Durability - once committed, data must persist somewhere/somehow.
(This is all stuff I know/am familiar with. The talk is a bit geared towards newer people and reminds me a lot about the database courses at school...)
There are now four isolation levels. Not all of these are implemented by every database server, but some of them are. For completeness here they are:
Read Uncommitted - doesn't solve isolation, you can see data that is coming from other transactions that are in flight. You can get bad data/dirty reads this way.
Read Committed - you only see data that is committed, and you don't see uncommitted transactions. This can cause non-repeatable reads, which is where you're reading data, someone commits a transaction, and you do the same read again, getting new data.
Repeatable Read - you only see committed transactions that were committed before you started your transaction. Except for phantoms. Which is where you select data that doesn't exist, then someone inserts the row, and you select again - now you get the row. (InnoDB prevents this by locking the gap on the rows that don't exist.)
Serializable - transactions are completely isolated from eachother.
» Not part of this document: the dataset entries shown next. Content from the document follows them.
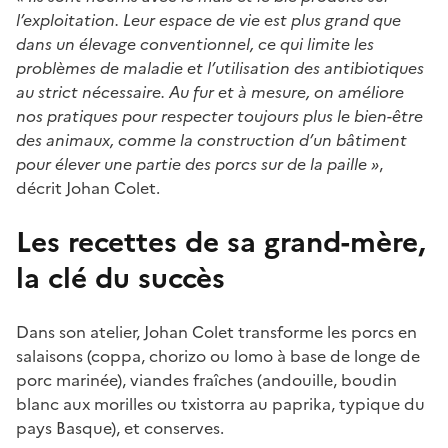
l’exploitation. Leur espace de vie est plus grand que
dans un élevage conventionnel, ce qui limite les
problèmes de maladie et l’utilisation des antibiotiques
au strict nécessaire. Au fur et à mesure, on améliore
nos pratiques pour respecter toujours plus le bien-être
des animaux, comme la construction d’un bâtiment
pour élever une partie des porcs sur de la paille »
,
décrit Johan Colet.
Les recettes de sa grand-mère,
la clé du succès
Dans son atelier, Johan Colet transforme les porcs en
salaisons (coppa, chorizo ou lomo à base de longe de
porc marinée), viandes fraîches (andouille, boudin
blanc aux morilles ou txistorra au paprika, typique du
pays Basque), et conserves.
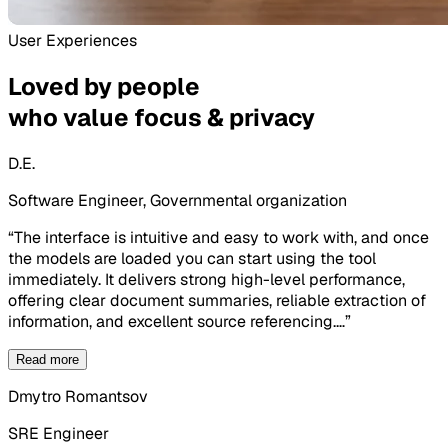
User Experiences
Loved by people
who value focus & privacy
D.E.
Software Engineer, Governmental organization
“
The interface is intuitive and easy to work with, and once
the models are loaded you can start using the tool
immediately. It delivers strong high-level performance,
offering clear document summaries, reliable extraction of
information, and excellent source referencing.
…
”
Read more
Dmytro Romantsov
SRE Engineer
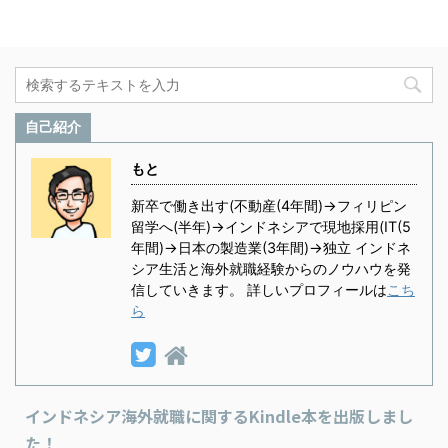
自己紹介
もと
新卒で働き出す(不動産(4年間)→フィリピン
留学へ(半年)→インドネシアで現地採用(IT(5
年間)→日本の製造業(3年間)→独立 インドネ
シア生活と海外就職経験からのノウハウを発
信していきます。 詳しいプロフィールは
こち
ら
インドネシア海外就職に関するKindle本を出版しまし
た！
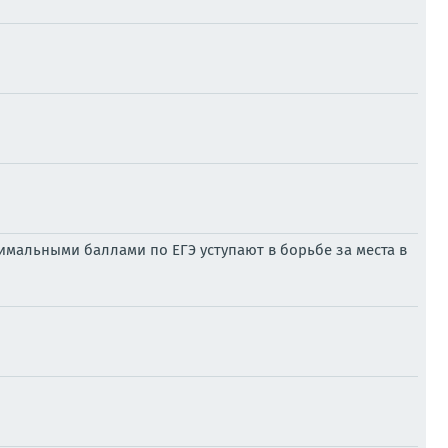
симальными баллами по ЕГЭ уступают в борьбе за места в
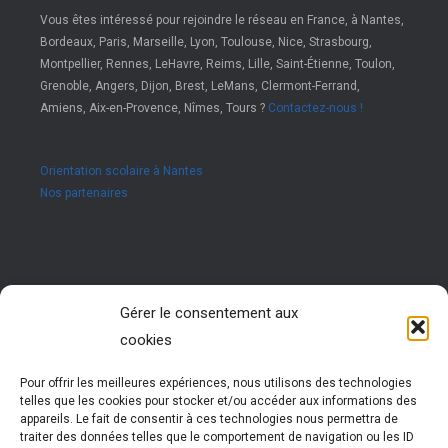
Vous êtes intéressé pour rejoindre le réseau en France, à Nantes,
Bordeaux, Paris, Marseille, Lyon, Toulouse, Nice, Strasbourg,
Montpellier, Rennes, LeHavre, Reims, Lille, Saint-Étienne, Toulon,
Grenoble, Angers, Dijon, Brest, LeMans, Clermont-Ferrand,
Amiens, Aix-en-Provence, Nîmes, Tours ?
Contactez-nous !
Orientation scolaire à Nantes
Nos partenaires
Rejoignez nous !
Gérer le consentement aux
cookies
Vous êtes passionné par les ressources humaines ?
Vous êtes animé par l’envie d’accompagner des jeunes
dans leur réussite ?
Pour offrir les meilleures expériences, nous utilisons des technologies
Rejoignez notre réseau !
telles que les cookies pour stocker et/ou accéder aux informations des
Nous vous formons pour vous permettre d’exercer cette
appareils. Le fait de consentir à ces technologies nous permettra de
activité très enrichissante
traiter des données telles que le comportement de navigation ou les ID
Vous évoluez et participez à la vie d’un réseau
The problem is that every single select requires a shared lock. Prevents phantoms, regardless of the database you use. Can be very slow.
So, higher isolation level is more correct, but hurts concurrency. It's a huge tradeoff to make. If you don't implement every isolation level, then your database should escalate to a level higher if you don't implement one they're asking for. (Unfortunately, some databases don't do this.)
When doing locking, escalate to the next higher level if you're starting to do a lot of it. If you're starting to lock a ton of rows, lock pages. Lots of pages? Lock tables. This is not stuff that the end user decides, this is all dictated by the database. Set it up to save memory as appropriate.
There are two types of locking... optimistic, and pessimistic. The former is to only take action when necessary, the latter assumes that you're going to run into problems, so lock things all the time just to make sure we don't have problems. (At this point he's skimming through things, as we're 5 minutes to the end of the session.)
There are other concepts here, such as two-phase locking, multi-versioned concurrency control (MVCC), and deadlocks. The latter mean you have to rollback transactions.
Most database also support explicit locking - you can tell it to lock something. Not all databases support this, and it's not defined in the SQL standards. (Interesting - a community standard? Among databases? Huh.)